Eğitim tarihimizin öncülerinden Hasan Âli Yücel’in hukuk fakültesindeyken yaşadığı bir olay, buna en güzel örnektir. Ünlü profesörlerinden biri “Okuduğunuzu anladınız mı?” diye sorar. Yücel, dürüstçe “Üç kez okudum ama anlamadım” der. Hoca ise alaycı bir ifadeyle “Anlayacaksın…” diye geçiştirir. Hasan Âli, “Siz ünlü bir profesörsünüz; ben anlamadım diye sordum, anlatmak sizin görevinizdir” diyerek karşılık verir. Bu olay onun içindeki eğitim ateşini yakar. Hukuk fakültesini bırakır; bilginin yalnızca okunarak değil, anlaşılır hâle getirilerek aktarılması gerektiğine inanır.
Atatürk’ün aydınlanma devrimini, Hasan Âli Yücel ve İsmail Hakkı Tonguç’un açtığı yolda yeniden hatırlamalıyız. Yerli, milli ve paydaş odaklı bir eğitim anlayışını, küllerin altındaki kıvılcımı yeniden alevlendirecek şekilde inşa etmeliyiz. Bu yüzden bakanından yöneticisine, öğretmeninden velisine, tüm eğitim paydaşlarına “eğitimde at sineği” olarak dokunmaya kararlıyım.
“Peki neden at sineği?” diye soranlara cevabım net: Çünkü Sokrates’in toplumun uyuşmuş yapısını sorgulayan, rahatsız eden, düşünmeye zorlayan tavrı bana ilham verdi. Ülkemdeki eğitim sorunlarını sıradan bir dille değil; düşündürücü ve çarpıcı bir üslupla anlatmak istedim.
Eğitimde At Sineği Olmak! fikrimi çok sayıda dostumla paylaştım. Çoğu, daha sempatik bir başlık önerisinde bulunurken, Artvin Öğretmen Okulu mezunu değerli yazar Murat Tuncel’in gülümseyerek, “Harika olmuş!” demesi her şeyin özeti gibiydi. O gülümseme, tam da benim hayalimle birebir örtüşüyordu. Diğer dostlarımın iyi niyetli uyarılarına elbette değer veriyordum, ancak kurduğum bu hayalden vazgeçmeye niyetim yoktu.

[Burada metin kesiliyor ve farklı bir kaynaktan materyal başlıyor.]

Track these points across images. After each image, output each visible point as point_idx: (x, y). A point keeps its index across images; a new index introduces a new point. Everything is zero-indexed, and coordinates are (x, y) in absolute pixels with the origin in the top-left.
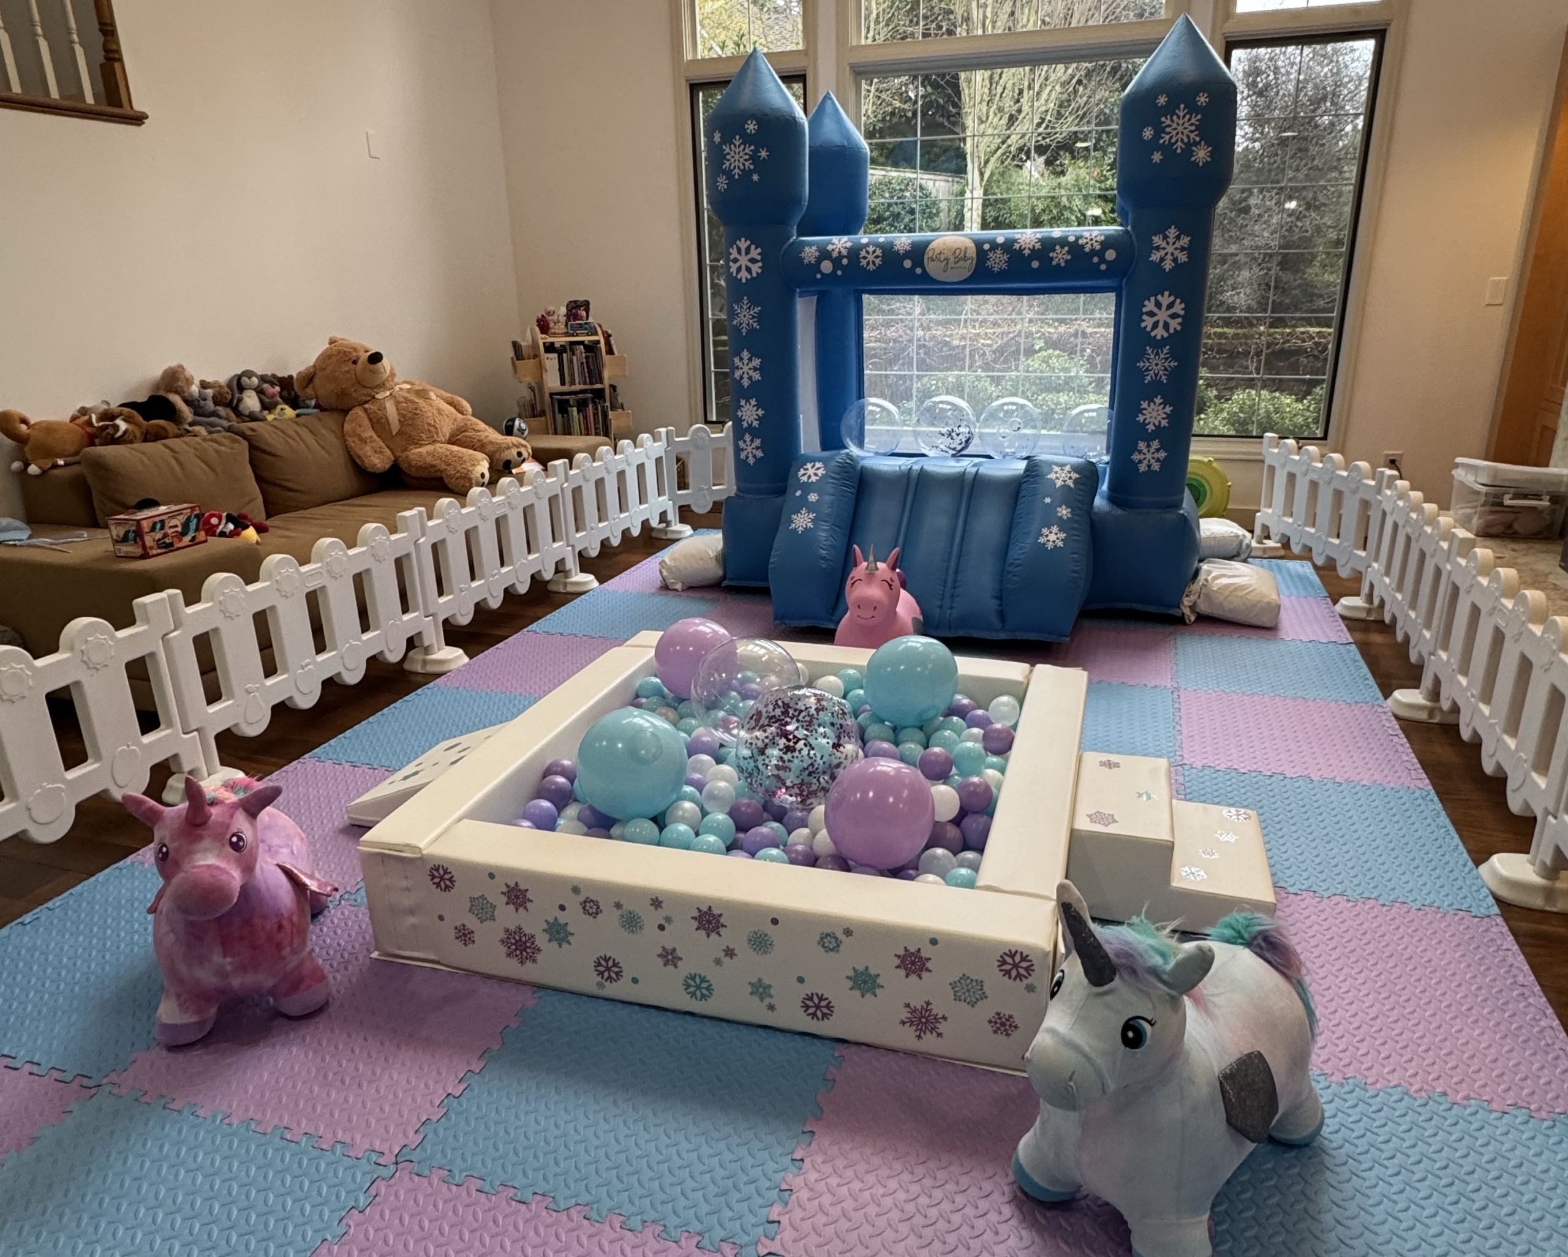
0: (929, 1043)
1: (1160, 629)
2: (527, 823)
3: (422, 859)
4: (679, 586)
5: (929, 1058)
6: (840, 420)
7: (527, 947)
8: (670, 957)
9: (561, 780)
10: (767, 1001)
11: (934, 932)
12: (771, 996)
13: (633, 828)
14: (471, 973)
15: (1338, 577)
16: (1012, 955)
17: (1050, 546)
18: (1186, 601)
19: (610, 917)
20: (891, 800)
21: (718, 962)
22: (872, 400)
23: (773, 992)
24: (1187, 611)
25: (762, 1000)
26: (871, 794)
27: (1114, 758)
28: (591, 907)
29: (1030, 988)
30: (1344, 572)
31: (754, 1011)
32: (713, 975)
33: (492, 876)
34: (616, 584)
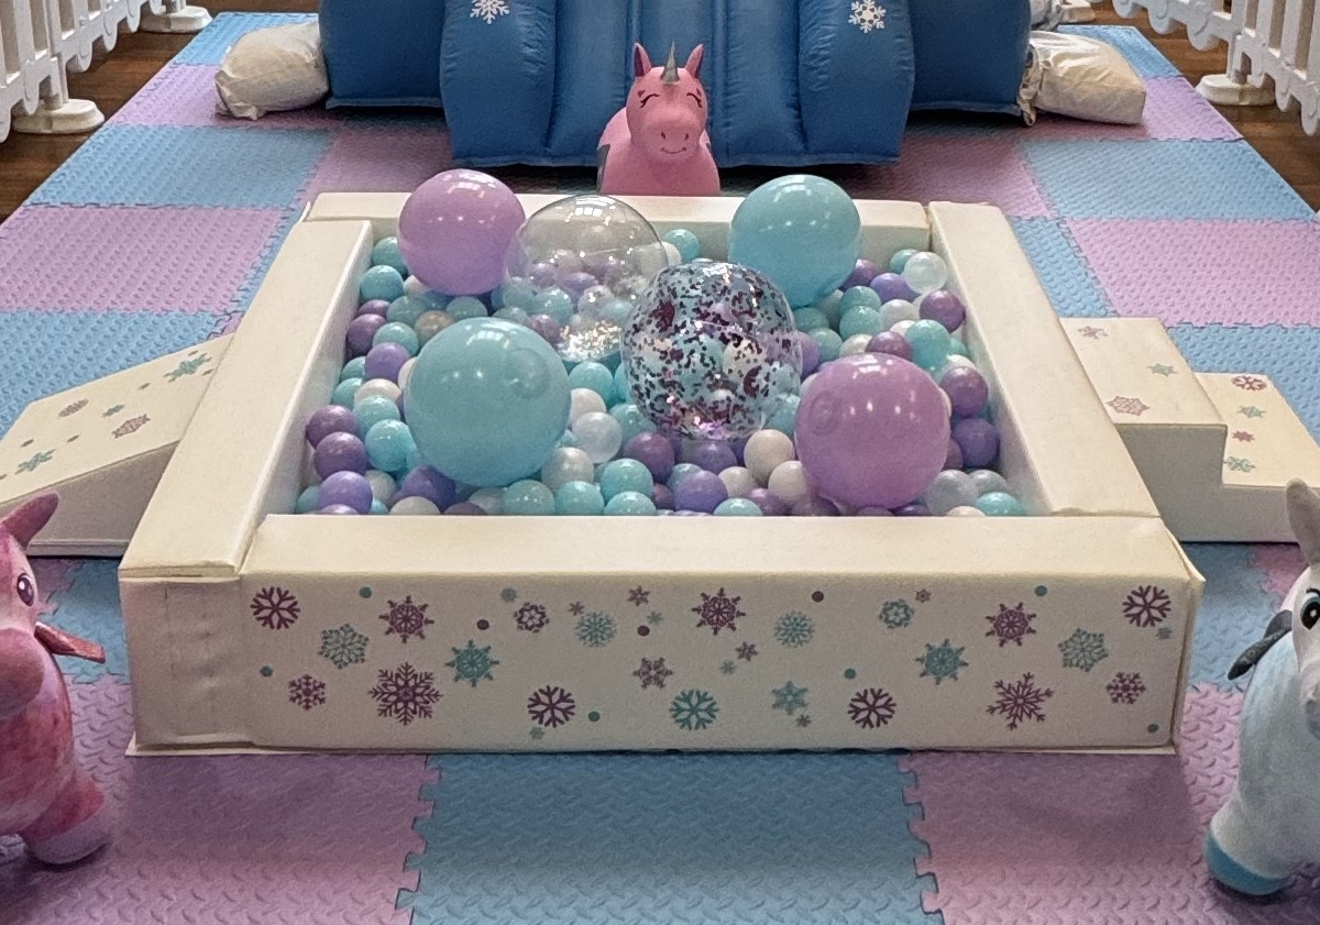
0: (1028, 732)
1: (996, 135)
2: (343, 509)
3: (242, 582)
4: (252, 113)
5: (1023, 753)
7: (415, 695)
8: (653, 673)
9: (345, 437)
10: (799, 712)
11: (1040, 578)
12: (803, 705)
13: (516, 494)
14: (310, 752)
15: (1191, 47)
16: (1143, 593)
17: (866, 27)
18: (1024, 94)
19: (562, 625)
20: (898, 410)
21: (728, 668)
23: (806, 698)
24: (1026, 108)
25: (790, 712)
26: (870, 406)
27: (1094, 323)
28: (532, 617)
29: (1165, 634)
30: (1199, 42)
31: (780, 731)
32: (717, 687)
33: (366, 593)
34: (134, 111)
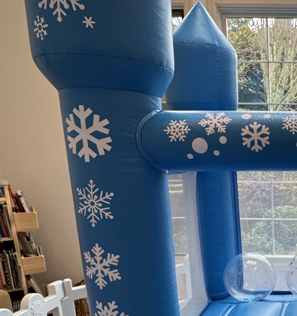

İyi insan, iyi yurttaş olmak yetmez. Güçlü bir toplum ve sağlam bir devlet için vicdanla aklı, hukukla adaleti buluşturmalıyız. Yasalar vicdanı yaralıyorsa, aklın rehberliğinde toplumun vicdanını uyandırmak, hepimizin ortak sorumluluğudur. Eğitimde de ezberi kırmalı, merakı çoğaltmalı, eğitimi yeniden hayatın merkezine yerleştirmeliyiz.
Eğitimde tanık olduğum sorunları ve bunlara dair çözüm önerilerimi kaleme almaktaki amacım, deneyimlerimi mezara götürmek değil; eğitimde umuda ihtiyaç duyan öğretmenlere ve çocuklara nefes olmak, yollarına yoldaşlık etmektir. Eğitimde yaşanan sorunları yalnızca eleştirmek için değil, çözüm sunmak için yapıyorum. Uykuları bölmek için değil; uyanışa eşlik etmek için… Balık verip gitmek yerine, birlikte balık tutmayı öğrenmektir. Çünkü eğitim, ancak birlikte yürürsek gerçek anlamına kavuşur.